Chapter 8 deals with MapReduce data pipelines and Chapter 9 with Pig data transformation workflows. There are enough examples here to give a flavor but the topics are hardly covered extensively for any actionable follow through. Part 5 deals with a single chapter on Machine Learning using Mahout which is clearly a shame given the plethora of approaches aside from Mahout to deal with it. The author's apparently computer scientist like enthusiasm for  machine learning bubbles over leaving much lesser room for other Mahout specific things. The lack of other chapters in this part can be considered a major drawback to this part.

Chapter 11 on using R for large data sets ignores the Revolution Analytics package RevoscaleR - a major omission. It however names all the other packages with a flavor of examples of each that are just right to tease an interest in the reader who does not know R well enough to be intrigued by it (disclaimer- this Reviewer wrote a book on R). I do wish that much less page space was wasted on the oft repeated data science is sexy thing and the R wont be sufficient without RAM especially given the days of cloud instances. The choice between entertaining the reader, being readable for the not so technical audience and actual examples that are actionable seems a bit skewed here.

The author may be biased towards Python though as he clearly elucidates it in Chapter 12 with much more gusto (including a heading called "The Snakes Are Loose In The Data Zoo", just as the reviewer may be sentimental about R. However the author correctly identifies the ongoing and interesting contest between these two software camps for Big Data Statistical supremacy, and the comparison is one of the very few and indeed very valuable comparisons between R and Python within the  pages of the same book. I only wish there was more technical examples to it, and less of the New York Times style verbose pomp. The cursory and superficial  treatment to Numpy, SciPy, Pandas and iPython can only make the technical audience wanting for more.

Chapter 13 goes outright in managerial territory with metered cloud computing and cost-benefit measured open source strategies being the recommended go to options.
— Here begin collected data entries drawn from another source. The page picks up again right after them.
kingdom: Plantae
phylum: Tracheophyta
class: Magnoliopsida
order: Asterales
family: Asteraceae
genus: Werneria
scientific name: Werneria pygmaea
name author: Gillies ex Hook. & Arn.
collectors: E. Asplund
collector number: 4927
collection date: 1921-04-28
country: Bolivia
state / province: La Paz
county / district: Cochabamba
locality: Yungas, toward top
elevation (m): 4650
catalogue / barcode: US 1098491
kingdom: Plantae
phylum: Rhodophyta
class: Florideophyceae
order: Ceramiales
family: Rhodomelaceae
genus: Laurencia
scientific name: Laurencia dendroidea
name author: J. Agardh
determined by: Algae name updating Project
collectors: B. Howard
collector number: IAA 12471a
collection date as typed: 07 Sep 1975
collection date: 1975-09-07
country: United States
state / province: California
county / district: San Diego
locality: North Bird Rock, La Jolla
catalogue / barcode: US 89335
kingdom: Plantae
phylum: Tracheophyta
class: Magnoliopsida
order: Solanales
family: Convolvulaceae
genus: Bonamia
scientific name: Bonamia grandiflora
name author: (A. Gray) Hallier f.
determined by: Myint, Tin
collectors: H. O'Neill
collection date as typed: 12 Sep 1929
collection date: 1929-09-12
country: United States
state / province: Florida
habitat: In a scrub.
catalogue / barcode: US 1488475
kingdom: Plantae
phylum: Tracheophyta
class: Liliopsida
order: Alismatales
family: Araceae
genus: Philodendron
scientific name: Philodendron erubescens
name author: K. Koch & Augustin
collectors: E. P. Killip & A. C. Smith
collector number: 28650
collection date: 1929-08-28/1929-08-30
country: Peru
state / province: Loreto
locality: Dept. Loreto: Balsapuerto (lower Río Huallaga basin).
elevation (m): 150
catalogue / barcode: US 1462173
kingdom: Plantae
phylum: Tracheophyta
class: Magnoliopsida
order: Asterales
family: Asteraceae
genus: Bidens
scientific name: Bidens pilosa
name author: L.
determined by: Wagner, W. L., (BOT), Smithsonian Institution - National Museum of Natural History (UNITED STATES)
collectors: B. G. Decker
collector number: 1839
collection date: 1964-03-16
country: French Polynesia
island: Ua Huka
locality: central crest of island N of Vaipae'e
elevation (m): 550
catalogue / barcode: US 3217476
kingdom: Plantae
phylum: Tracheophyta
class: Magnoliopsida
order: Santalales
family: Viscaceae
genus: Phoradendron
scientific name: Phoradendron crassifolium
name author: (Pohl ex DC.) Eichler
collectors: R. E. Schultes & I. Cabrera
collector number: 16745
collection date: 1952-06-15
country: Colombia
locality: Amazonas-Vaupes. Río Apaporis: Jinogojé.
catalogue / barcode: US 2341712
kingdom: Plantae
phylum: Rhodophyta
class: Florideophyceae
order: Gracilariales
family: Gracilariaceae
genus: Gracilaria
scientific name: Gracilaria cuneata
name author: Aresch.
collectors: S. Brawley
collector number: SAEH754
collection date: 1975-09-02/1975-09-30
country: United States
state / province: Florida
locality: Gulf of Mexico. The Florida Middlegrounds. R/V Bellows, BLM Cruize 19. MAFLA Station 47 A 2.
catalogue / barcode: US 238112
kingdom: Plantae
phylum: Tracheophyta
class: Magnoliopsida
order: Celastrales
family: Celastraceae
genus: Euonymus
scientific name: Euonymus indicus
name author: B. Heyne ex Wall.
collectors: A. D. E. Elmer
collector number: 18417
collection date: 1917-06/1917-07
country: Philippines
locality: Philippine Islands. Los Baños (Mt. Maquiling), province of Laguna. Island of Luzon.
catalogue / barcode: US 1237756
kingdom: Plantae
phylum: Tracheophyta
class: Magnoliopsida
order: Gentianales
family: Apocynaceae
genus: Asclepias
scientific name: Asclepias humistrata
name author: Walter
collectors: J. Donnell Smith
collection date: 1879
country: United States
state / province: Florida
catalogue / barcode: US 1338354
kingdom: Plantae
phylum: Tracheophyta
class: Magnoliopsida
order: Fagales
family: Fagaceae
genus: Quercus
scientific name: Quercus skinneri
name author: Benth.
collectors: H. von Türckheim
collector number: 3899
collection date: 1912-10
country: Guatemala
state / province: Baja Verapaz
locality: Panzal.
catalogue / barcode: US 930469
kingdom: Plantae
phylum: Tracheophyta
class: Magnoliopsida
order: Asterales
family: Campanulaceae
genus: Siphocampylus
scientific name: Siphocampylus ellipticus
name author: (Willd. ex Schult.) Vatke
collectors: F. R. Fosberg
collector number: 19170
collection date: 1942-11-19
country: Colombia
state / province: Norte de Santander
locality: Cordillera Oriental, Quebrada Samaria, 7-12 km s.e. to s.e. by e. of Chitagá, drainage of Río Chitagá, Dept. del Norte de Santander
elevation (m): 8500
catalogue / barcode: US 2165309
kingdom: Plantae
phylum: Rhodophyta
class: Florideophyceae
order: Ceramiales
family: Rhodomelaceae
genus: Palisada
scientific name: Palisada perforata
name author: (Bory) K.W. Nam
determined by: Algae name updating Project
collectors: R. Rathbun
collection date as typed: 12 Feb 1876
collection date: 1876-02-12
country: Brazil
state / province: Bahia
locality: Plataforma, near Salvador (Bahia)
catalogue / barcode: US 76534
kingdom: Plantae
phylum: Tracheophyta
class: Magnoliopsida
Chapter 14 is an exercise in futurism with crystal ball gazing, an exercise that dilutes some of the rigor of an otherwise appetizing book.

Indeed that is the shame of the book- it had great to legendary potential, but gets lost in just another good book to have territory. However we recommend it for the reader struggling to cope with the Big changes in Big Data, and can only appeal to the writer to add bit more meat (technical examples) and bit less sauce (NYT style tech prose) in the next technology flavored book or edition he chooses to author. Hopefully some of these slight imperfections in an otherwise beautifully thought and authored book would be addressed in it's accompanying blog

Read it as an appetizer for the next round of technology platforms fighting to catch your attention in the next generation of computing, and you won't be disappointed.